I got the dashboard for the midget pretty much done. I still need to file it up a little and drill some mounting holes but it's pretty much there.The "kit" from Eastwood for engine turning isn't much of a kit but rather a couple of abrasive sticks and a little pamphlet of instructions. Worked like a charm, however. It's very time consuming to do but it sure looks sexy when your done. I started with a rectangular piece of plate that I had welded the steering boss onto. After boring the hole through at the proper angle, I screwed the plate onto a piece of 2x6 and clamped that down on the table of the milling machine. The swirls are 1/2" in diameter, so I stepped over a 1/4" each time. Each row had a 1/4" offset as well, plus I moved the circles ahead 1/8" as I advanced from row to row. Easy to do on the milling machine. You don't really need .001" accuracy for engine turning but why not? If it wasn't for the time required, I'd engine turn everything I own.

Finally showing some progress on Cuzzin Ricky"s buggy. We should be bending roll cage tubing real soon. That will be fun. The vocational boys are looking forward to giving it a try. These are the kind of things that make welding fun. All new material and every time you work on it you have something to show for your progress. A whole lot more interesting than the rust repair I'm still facing on my own VW. We get his roll cage and steering hooked up and there won't be much more for us to do. Maybe I'll actually get a little something done on mine when his rolls out.
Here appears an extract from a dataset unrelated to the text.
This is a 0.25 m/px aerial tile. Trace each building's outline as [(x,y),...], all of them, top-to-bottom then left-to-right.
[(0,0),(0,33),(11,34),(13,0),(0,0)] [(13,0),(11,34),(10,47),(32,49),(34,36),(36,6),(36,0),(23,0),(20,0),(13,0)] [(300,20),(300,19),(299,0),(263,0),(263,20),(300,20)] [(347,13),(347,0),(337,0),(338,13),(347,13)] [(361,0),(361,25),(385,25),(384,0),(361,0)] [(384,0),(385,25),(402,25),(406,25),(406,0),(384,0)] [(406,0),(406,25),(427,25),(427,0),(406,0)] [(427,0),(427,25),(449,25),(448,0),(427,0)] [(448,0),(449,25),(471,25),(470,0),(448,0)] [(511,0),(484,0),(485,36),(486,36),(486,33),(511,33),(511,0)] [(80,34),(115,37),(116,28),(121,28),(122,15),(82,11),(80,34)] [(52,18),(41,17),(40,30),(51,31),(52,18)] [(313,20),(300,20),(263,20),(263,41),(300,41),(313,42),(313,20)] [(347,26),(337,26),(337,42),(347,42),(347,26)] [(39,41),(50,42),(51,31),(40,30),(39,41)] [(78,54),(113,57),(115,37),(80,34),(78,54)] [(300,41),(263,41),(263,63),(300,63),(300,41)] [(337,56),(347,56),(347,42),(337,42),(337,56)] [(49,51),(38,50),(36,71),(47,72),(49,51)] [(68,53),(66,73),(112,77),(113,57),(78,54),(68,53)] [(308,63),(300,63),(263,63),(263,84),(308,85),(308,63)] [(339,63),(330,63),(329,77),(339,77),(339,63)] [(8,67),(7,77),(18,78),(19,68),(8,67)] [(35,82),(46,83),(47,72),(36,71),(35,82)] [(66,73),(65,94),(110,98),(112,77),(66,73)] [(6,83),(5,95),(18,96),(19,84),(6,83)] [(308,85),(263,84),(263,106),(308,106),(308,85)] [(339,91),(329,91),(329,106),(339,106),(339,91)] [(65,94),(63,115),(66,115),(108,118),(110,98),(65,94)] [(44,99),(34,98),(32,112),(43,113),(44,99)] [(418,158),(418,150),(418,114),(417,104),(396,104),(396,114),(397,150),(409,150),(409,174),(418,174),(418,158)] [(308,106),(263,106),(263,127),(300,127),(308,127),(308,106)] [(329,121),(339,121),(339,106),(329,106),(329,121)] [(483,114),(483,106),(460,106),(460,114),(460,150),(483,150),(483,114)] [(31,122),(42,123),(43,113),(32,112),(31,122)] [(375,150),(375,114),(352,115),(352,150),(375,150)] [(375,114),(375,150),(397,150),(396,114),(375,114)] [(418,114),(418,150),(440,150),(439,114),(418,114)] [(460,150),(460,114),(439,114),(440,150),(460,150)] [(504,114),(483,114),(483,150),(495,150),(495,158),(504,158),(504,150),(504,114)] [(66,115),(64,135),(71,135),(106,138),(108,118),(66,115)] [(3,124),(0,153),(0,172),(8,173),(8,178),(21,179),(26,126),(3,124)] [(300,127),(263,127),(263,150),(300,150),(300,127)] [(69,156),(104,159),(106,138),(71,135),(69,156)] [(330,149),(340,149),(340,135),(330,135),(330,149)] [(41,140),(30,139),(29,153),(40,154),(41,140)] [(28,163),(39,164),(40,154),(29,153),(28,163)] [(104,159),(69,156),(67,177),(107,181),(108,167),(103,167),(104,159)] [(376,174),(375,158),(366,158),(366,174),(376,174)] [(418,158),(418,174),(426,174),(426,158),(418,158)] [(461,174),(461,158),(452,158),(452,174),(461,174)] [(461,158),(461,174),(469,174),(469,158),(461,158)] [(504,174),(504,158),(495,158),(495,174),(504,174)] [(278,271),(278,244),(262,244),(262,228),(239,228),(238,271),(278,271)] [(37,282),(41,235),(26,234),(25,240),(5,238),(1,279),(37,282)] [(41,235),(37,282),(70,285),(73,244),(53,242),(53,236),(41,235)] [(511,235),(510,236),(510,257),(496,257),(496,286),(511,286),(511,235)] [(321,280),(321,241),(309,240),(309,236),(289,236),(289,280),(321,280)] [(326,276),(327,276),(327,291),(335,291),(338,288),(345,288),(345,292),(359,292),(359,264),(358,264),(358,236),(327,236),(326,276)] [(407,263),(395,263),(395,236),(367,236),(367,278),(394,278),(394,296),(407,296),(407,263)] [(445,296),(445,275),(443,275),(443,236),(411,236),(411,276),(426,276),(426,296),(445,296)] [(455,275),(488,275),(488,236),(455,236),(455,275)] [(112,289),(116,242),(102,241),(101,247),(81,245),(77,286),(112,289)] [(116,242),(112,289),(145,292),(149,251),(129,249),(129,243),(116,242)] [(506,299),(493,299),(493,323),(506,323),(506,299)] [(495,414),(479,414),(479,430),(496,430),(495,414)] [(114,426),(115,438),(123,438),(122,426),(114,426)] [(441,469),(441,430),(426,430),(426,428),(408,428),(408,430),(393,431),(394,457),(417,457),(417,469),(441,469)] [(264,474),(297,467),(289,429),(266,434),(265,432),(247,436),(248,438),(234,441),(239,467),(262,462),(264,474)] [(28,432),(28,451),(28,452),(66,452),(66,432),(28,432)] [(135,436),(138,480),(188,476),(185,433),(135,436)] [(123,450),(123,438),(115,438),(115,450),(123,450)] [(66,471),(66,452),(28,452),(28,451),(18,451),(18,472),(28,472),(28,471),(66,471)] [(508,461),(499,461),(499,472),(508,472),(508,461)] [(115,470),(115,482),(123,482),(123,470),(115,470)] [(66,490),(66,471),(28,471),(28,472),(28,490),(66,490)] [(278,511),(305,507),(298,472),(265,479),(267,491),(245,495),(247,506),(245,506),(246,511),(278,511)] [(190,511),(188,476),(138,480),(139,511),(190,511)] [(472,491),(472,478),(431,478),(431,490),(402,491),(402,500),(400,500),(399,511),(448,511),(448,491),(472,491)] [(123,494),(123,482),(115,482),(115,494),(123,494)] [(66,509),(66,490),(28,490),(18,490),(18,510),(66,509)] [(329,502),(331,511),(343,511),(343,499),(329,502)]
The Super Tot Rod is job #1 right now. I've only got about three weeks until Christmas but it's progressing along right smartly. Most everything has been sandblasted or sanded down. I need to find some plastic bushings for the axle. If Ace is the Place doesn't have them, I'll have to order them in. Not really a problem as long as I get it done real soon.

Didn't get as much done over Thanksgiving as I wanted to. I managed to catch a cold so I took it easy the last couple of days. I did run the 10K Thanksgiving morning. I've decided to try the progressive marathon that will be held locally in the spring. There's a 5K, a half marathon and a ten miler on three consecutive Saturday mornings. As long as I can fit the time for running into my schedule, it should be fun. That way I'll get four more tee shirts, besides. I think next year I'm going to start giving them away for Christmas presents.